=== Material shown ===
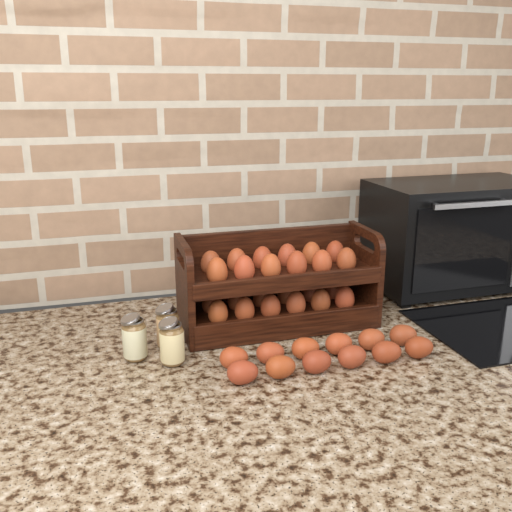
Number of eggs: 36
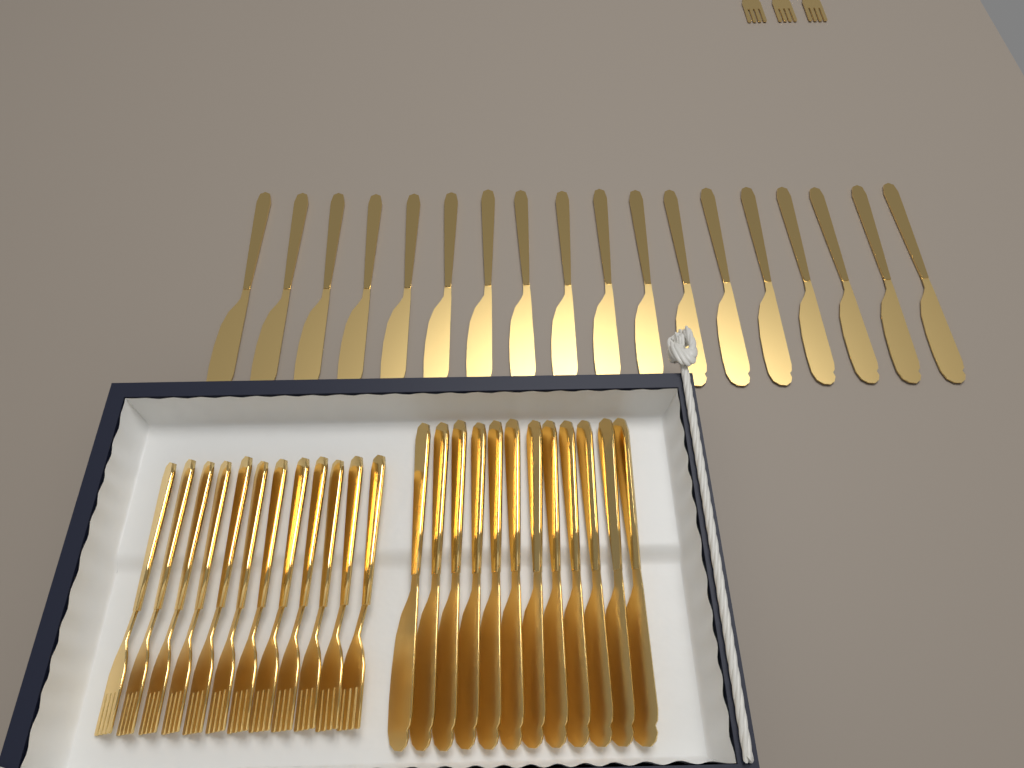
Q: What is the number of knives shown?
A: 30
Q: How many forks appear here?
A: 15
===
Please format the lines above as a Markdown table with two columns, Row for the row number and Line for the line, skipping any blank lines. Leave the pictures out of the answer.

● **Result of this exercise**:
| Row | Line |
|---|---|
| 1 | Number of eggs: 36 |
| 2 | Q: What is the number of knives shown? |
| 3 | A: 30 |
| 4 | Q: How many forks appear here? |
| 5 | A: 15 |